采用CUDA实现矩阵乘法

2024年11月

Posted by franztao on November 20, 2024

任务描述

采用CUDA实现矩阵乘法:A矩阵:1024x1024,B矩阵:1024x1024,C矩阵:1024x1024,目标是尽可能的减少整个流程时间

学习目标

  1. 入门cuda,什么是cuda,cuda的基本操作
  2. 如何对一个cuda问题,基于cuda领域持续优化,从哪些角度思考,优化cuda需要结合硬件情况,不只是考虑算法的时间复杂度,也需要从硬件是否可以实现甚至实现的高效性考虑,同时也需要上机器评测,部分数值需要实际机器实验佐证
  3. Nsight System安装和使用,工具侧帮助分析算法性能
  4. triton加速https://zhuanlan.zhihu.com/p/697626885

多个版本的优化

cpu版本

CPU版本串行Naive Algorithm(基础版),时间复杂度O(n^3),

void matrixSerial(float *hostA, float *hostB, float *hostC, int M, int K,
                  int N) {
  for (int i = 0; i < M; i++) {
    for (int j = 0; j < N; j++) {
      float tmp = 0;
      for (int s = 0; s < K; s++) {
        tmp += hostA[i * K + s] * hostB[s * N + j];
      }
      hostC[i * N + j] = tmp;
    }
  }
}

串行CPU算法的优化还有使用矩阵分块理论,能减少常量但是时间复杂度保持不变O(n^3)。

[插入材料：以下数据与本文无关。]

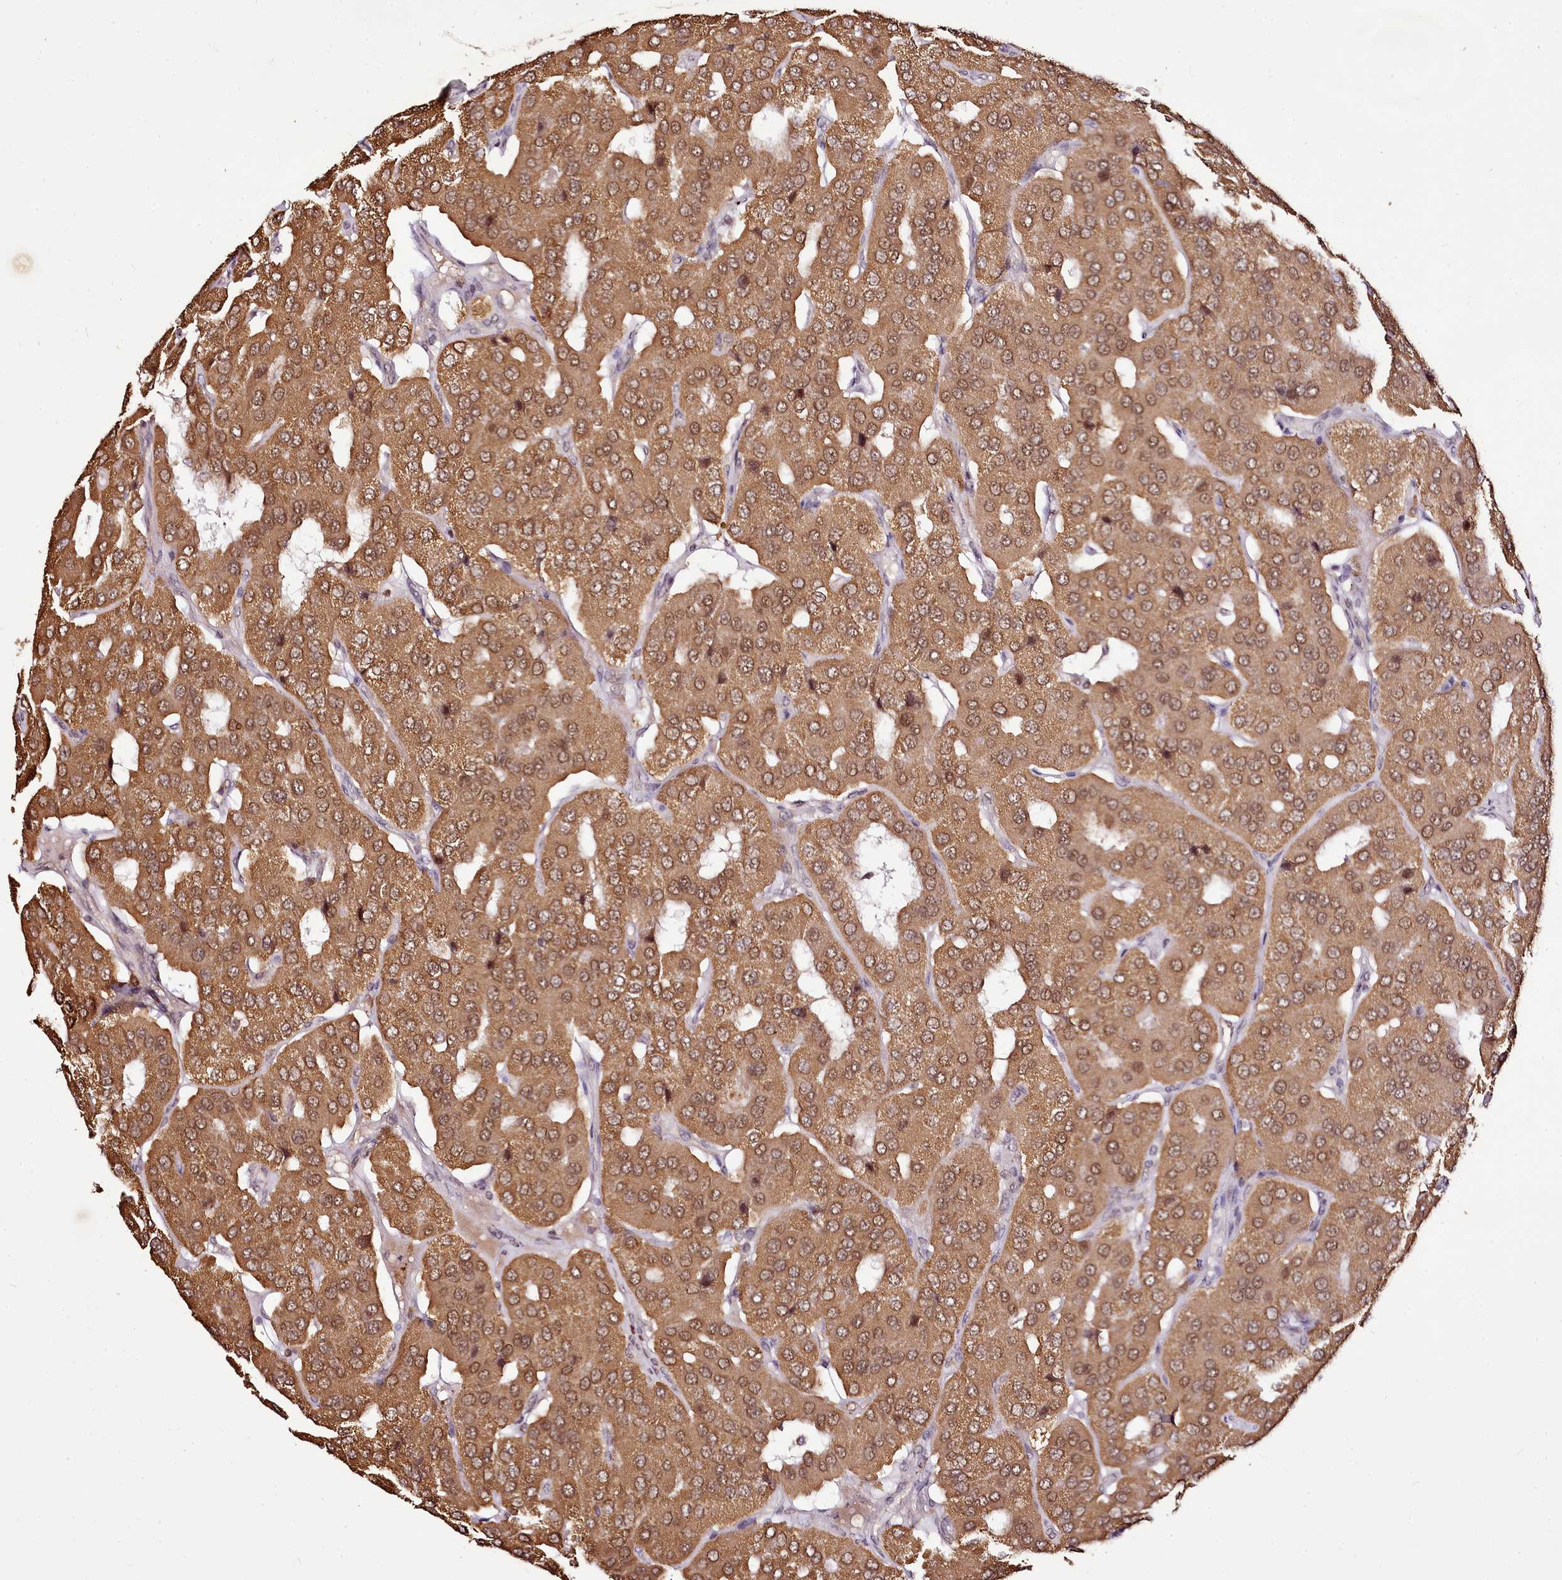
{"staining": {"intensity": "moderate", "quantity": ">75%", "location": "cytoplasmic/membranous,nuclear"}, "tissue": "parathyroid gland", "cell_type": "Glandular cells", "image_type": "normal", "snomed": [{"axis": "morphology", "description": "Normal tissue, NOS"}, {"axis": "morphology", "description": "Adenoma, NOS"}, {"axis": "topography", "description": "Parathyroid gland"}], "caption": "Moderate cytoplasmic/membranous,nuclear expression for a protein is appreciated in about >75% of glandular cells of normal parathyroid gland using immunohistochemistry.", "gene": "EDIL3", "patient": {"sex": "female", "age": 86}}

另外经典的 Strassen算法是一种基于分治法的优化算法,通过减少乘法次数来降低时间复杂度。时间复杂度为 \(O(n^{log_{2}^{7}})\) 最新nature文章《Discovering faster matrix multiplication algorithms with reinforcement learning》通过强化学习来挖掘出新的矩阵乘法分块策略,类似NAS的思路,开创新的算法研究方向。

GPU版本

多个GPU优化思路版本

v1: 基础版

v2: 共享内存分块

v3: 寄存器分块

v4: 重排索引

v5: float4访存

v6: 解bank冲突

v7: 内积转外积

v8: 双缓冲

v9:cublas

v10: tensor core来优化

第一版本:基础版

优化思路

GPU的计算流程本质是类似map-reduce的处理方式,对矩阵每个元素并发(非并行)计算得到整个矩阵的结果。

代码实现

__global__ void matrixKernal1st(float *dA, float *dB, float *dC, int M, int K,
                                int N) {
  int row = threadIdx.x + blockIdx.x * blockDim.x;
  int col = threadIdx.y + blockIdx.y * blockDim.y;
  float tmp = 0;
  if (row < M && col < N) {
    for (int s = 0; s < K; s++) {
      tmp += dA[row * K + s] * dA[s * N + col];
    }
    dC[row * N + col] = tmp;
  }
}

性能比较

机器 运行参数 GPU use time kernel time CPU time The error between CPU and GPU
单卡A100 显存80G M-K-N: 1024-1024-1024
GPU use time: 0.5785 second
kernel time: 0.0165 second, 16.5047 ms
grid dim: 32, 32, 1
block dim: 32, 32, 1
CPU time:3.77 second
The error between CPU and GPU: 0.0000e+00
0.5785 0.0165 3.77 0.0000e+00
单卡3090 显存24G M-K-N: 1024-1024-1024
GPU use time: 0.8050 second
kernel time: 0.0087 second, 8.7018 ms
grid dim: 32, 32, 1
block dim: 32, 32, 1
CPU time:2.19 second
The error between CPU and GPU: 0.0000e+00
0.8050 0.0087 2.19 0.0000e+00

第二版本:共享内存分块

优化思路

share memory的使用

  • share memory:针对当前线程块所有线程都可见
  • 假设矩阵A,B,C都是6×6的方阵,block_dim=(3.3,1),grid_dim=(2.2,1)
  • 对于Block(0.0),设置共享内存数组SA[3][6]和SB[6][3],将对应矩阵元素从global memory 加载到share memory;
  • 和原来相比,仍然存在重复读取的情况,但是原来重复读取的是global memory,现在重复读取的是share memory
  • share memory存放的SA形状为[BLOCK_DIM_x,K],SB形状为[K,BLOCK_DIM_y],如果K太大如何处理?

image-20241124210148328

image-20241124201521199

何时使用share memory何时不使用是依据相乘矩阵的尺寸决定

不使用share memory Thread角度:计算一个cij,需要访问global memory的A一行,B一列 Block角度:计算BLOCK_DIM_x * BLOCK_DIM_y个元素,访问global memory次数为BLOCK_DIM_x*BLOCK_DIM_yx(3K),计算访问比,计算访存比为1/(3K)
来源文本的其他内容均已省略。